**Data section**
•••
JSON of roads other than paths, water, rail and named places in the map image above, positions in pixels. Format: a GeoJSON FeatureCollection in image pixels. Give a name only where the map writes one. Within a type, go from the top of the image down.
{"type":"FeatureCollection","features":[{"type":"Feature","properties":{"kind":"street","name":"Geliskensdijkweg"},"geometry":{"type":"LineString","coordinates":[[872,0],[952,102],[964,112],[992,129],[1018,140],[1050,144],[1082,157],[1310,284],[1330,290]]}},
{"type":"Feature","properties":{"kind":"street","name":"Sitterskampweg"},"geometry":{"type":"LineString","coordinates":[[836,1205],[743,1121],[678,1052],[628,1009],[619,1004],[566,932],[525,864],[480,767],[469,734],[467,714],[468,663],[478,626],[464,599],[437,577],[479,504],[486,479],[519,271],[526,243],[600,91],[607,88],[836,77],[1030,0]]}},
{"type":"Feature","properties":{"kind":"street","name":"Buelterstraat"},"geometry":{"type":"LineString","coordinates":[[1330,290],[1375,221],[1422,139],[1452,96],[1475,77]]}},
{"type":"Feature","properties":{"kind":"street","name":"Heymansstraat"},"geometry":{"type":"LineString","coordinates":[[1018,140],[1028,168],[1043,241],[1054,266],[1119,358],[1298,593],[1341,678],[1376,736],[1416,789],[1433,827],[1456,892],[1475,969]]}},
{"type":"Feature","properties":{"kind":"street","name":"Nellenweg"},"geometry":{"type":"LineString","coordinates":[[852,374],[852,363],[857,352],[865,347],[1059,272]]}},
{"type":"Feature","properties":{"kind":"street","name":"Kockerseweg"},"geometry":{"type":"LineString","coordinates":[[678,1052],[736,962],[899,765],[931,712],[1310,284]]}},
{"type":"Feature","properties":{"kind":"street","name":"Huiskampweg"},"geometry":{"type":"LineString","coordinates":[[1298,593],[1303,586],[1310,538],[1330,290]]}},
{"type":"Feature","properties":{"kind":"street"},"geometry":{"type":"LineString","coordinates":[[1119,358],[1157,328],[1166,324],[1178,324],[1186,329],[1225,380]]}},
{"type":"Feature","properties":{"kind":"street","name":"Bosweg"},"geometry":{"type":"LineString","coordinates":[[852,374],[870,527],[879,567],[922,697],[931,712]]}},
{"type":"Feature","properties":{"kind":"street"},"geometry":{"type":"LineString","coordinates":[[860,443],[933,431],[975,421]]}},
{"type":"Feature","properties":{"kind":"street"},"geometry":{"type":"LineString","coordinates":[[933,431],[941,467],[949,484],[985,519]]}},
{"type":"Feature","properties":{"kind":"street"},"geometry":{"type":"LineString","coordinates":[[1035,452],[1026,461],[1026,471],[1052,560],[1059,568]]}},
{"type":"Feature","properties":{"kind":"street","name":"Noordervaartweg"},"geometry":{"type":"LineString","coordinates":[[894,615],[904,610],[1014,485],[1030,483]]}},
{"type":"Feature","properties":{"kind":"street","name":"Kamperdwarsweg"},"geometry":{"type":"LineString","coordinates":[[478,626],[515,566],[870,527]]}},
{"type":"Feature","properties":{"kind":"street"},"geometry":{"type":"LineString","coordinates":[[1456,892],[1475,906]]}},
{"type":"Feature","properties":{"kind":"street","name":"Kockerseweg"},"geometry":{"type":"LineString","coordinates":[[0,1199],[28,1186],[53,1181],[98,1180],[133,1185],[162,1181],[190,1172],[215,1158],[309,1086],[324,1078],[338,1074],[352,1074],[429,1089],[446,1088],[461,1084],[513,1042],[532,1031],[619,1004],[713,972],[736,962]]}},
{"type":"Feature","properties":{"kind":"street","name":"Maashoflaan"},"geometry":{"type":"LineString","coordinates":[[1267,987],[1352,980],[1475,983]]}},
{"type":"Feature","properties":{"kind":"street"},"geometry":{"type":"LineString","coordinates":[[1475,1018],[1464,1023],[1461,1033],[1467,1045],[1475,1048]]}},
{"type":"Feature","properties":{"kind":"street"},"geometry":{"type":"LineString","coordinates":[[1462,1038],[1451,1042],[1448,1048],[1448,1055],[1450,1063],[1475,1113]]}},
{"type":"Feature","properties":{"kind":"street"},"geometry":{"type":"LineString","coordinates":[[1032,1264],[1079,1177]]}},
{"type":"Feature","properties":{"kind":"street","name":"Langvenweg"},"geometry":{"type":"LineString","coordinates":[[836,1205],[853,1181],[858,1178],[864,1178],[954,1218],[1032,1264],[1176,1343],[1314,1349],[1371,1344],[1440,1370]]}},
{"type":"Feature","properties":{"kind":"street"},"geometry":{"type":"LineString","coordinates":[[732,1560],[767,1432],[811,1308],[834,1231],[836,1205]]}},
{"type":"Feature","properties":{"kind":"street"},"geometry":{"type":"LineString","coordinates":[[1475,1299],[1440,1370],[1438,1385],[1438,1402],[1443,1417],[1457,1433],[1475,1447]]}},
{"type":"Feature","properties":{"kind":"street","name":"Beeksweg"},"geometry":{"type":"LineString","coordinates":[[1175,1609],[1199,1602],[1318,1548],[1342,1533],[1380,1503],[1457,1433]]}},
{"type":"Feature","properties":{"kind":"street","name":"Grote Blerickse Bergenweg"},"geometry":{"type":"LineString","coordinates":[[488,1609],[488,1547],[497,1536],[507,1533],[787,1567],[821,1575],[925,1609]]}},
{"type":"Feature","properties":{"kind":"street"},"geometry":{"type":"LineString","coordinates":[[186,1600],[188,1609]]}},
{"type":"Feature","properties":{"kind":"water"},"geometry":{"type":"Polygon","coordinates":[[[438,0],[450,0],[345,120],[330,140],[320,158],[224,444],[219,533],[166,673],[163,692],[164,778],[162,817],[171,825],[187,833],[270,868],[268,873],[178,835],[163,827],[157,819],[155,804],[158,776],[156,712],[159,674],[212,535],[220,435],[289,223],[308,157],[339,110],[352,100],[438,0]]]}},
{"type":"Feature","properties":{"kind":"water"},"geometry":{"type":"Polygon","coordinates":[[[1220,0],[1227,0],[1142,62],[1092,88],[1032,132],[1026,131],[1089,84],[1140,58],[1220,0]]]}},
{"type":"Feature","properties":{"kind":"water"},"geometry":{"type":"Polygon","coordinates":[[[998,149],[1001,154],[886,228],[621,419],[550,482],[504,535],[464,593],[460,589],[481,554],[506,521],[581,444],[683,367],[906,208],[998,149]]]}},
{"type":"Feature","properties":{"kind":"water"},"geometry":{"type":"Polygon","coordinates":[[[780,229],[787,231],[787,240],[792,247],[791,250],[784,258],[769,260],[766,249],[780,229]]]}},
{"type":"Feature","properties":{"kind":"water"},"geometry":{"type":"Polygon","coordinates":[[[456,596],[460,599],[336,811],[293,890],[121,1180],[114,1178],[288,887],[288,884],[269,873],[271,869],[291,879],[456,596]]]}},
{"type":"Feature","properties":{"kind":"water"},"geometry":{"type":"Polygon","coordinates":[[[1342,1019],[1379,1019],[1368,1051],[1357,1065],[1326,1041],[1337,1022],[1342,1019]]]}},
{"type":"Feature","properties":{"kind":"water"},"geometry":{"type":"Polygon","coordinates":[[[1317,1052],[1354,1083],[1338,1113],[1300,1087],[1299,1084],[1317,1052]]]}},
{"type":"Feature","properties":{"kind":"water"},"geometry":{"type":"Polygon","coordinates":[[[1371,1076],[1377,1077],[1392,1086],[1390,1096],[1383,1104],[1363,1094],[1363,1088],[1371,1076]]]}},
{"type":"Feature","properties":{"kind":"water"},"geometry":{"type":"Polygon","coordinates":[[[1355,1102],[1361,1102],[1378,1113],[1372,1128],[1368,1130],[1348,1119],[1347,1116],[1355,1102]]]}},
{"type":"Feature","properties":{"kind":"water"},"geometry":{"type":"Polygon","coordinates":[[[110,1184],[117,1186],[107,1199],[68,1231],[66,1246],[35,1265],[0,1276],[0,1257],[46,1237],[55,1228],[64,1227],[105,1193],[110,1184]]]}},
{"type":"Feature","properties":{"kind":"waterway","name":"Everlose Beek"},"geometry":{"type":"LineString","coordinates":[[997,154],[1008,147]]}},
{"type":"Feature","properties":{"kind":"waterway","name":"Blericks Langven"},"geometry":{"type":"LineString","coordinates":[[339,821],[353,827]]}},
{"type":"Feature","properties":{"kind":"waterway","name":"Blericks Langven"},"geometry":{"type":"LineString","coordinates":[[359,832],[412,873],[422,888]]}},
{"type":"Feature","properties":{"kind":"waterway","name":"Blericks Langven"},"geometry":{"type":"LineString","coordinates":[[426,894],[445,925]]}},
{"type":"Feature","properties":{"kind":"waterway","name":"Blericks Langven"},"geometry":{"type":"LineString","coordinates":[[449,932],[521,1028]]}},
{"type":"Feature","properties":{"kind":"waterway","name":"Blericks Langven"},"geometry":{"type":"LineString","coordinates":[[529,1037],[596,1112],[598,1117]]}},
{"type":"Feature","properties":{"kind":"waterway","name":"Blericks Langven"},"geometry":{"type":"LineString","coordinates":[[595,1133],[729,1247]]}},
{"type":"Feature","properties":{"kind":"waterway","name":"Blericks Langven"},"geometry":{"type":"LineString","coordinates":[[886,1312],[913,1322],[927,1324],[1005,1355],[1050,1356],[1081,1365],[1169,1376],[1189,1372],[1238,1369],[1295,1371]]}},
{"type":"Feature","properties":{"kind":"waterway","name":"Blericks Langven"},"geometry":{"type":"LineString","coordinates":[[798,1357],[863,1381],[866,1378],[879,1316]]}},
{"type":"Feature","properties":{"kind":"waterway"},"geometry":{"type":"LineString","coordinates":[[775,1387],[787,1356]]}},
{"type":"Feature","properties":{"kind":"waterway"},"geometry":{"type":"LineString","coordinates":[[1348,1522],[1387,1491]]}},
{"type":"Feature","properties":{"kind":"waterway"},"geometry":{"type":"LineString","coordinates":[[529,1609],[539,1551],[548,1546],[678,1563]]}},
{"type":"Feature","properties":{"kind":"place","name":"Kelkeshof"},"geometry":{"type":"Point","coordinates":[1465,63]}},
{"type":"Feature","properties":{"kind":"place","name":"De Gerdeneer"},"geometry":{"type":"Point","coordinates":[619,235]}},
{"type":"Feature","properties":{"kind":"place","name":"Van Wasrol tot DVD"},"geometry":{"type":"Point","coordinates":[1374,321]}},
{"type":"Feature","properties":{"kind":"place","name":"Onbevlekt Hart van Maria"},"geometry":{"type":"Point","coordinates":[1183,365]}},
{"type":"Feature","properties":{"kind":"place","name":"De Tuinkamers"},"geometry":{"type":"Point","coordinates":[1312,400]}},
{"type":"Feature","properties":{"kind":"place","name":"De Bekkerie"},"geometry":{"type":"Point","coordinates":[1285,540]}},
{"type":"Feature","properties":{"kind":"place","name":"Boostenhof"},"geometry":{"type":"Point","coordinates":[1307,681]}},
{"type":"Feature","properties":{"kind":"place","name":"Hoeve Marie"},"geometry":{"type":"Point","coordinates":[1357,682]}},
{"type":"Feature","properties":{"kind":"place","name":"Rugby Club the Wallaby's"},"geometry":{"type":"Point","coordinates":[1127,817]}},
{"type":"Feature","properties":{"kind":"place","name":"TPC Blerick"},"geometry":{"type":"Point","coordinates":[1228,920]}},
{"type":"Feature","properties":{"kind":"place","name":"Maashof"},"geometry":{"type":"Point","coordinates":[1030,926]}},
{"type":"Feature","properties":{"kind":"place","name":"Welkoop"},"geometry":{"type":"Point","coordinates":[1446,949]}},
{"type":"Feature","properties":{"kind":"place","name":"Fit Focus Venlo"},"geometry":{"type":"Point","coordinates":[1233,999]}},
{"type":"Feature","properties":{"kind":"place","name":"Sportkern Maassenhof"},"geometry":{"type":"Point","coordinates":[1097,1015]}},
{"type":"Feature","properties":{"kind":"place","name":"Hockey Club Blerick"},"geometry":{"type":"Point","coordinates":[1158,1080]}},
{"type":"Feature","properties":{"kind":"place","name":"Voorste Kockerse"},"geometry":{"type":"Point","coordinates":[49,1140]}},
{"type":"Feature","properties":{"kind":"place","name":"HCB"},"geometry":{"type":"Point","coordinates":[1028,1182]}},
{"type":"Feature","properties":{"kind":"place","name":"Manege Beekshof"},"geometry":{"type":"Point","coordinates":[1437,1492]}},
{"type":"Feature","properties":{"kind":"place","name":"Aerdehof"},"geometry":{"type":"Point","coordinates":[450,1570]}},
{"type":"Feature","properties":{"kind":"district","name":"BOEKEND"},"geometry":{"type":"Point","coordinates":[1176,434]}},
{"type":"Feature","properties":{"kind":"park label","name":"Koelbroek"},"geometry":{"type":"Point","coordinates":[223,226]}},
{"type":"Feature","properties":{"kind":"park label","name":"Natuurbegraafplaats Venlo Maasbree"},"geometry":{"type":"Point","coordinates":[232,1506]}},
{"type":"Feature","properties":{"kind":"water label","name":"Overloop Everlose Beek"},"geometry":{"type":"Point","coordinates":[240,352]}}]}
•••
A single number is required: the count of lines in the listing that contain the string "FeatureCollection".

**Task solution**
2